I do not present these cases to make an empirical claim about what any number of courts are doing post-Vavilov. This is impossible to do without closer study. But I can say that there are many more of these cases, and I recommend you consult my weekly newsletter if you are interested in reading more. In the meantime, I think we can draw some conclusions from these cases:

  1. There is something to be said for a signal sent by a judicial review court to administrators about what they should expect. Prior to Vavilov, decision-makers may have expected strong presumptions of deference and courts claiming that inadequate reasons did not provide a standalone basis for review. Now, decision-makers may expect a closer look if their decisions are reviewed, particularly in this front-line context. One hopes that this incentivizes structural solutions within administrative bodies. This should not be hard to expect from Immigration, Refugees, and Citizenship Canada, which houses Canada’s largest administrative decision-maker.
  2. No one should take this to mean that reasons need to be extensive in every case. But it should be taken to mean that boilerplate is presumptively problematic. This is because boilerplate, by its nature, does not respond to the individual stakes raised by many of the decisions in the immigration realm. This is, in part, the thinking behind the Vavilovian constraints. If the constraints bind differently in different cases—if Vavilov is truly contextual—then boilerplate is a non-starter because it will generally fail to account for the context of various decisions.

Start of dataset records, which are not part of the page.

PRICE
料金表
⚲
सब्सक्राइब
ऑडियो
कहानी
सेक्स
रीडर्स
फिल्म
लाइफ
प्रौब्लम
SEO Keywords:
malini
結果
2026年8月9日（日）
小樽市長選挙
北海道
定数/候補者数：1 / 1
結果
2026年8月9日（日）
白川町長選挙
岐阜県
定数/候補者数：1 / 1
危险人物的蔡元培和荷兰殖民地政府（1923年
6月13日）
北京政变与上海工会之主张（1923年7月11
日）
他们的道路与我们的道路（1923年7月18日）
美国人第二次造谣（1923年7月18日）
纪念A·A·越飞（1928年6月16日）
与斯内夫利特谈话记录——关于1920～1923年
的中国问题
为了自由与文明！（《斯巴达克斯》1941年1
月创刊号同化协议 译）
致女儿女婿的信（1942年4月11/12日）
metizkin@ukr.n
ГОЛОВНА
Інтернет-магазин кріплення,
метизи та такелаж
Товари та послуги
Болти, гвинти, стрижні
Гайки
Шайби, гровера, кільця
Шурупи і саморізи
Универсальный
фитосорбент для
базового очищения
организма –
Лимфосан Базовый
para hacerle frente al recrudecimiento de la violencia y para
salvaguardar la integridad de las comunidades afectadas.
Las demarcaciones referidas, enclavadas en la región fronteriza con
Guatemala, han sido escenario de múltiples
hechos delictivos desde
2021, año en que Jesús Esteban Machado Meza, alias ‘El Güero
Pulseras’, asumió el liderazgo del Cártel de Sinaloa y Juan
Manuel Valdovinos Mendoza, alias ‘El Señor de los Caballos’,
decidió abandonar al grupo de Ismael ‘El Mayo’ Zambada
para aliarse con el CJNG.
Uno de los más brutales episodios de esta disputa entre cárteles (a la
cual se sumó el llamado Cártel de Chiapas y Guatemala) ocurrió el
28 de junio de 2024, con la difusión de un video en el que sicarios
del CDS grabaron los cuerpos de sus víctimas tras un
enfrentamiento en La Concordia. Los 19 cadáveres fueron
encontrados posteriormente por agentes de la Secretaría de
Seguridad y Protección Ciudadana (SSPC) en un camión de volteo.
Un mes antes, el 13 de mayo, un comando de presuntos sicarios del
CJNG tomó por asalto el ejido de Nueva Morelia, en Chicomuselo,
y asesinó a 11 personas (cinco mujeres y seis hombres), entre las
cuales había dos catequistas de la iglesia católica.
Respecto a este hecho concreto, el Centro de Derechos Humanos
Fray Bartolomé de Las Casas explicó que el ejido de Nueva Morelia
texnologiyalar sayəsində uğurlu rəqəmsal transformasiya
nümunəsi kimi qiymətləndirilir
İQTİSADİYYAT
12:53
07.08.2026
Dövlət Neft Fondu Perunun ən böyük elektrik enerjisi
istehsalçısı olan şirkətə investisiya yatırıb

  3. Nor is this emerging line of cases overly onerous for administrative decision-makers or front-line officers. Again, the reasons need not be perfect, need not look like a judicial decision, and need not be extensive. But they must address the actual legal and factual issues at play. If a decision-maker cannot do this, then one should wonder why they were delegated power in the first place.

At any rate, this is an area that I hope receives more attention going forward.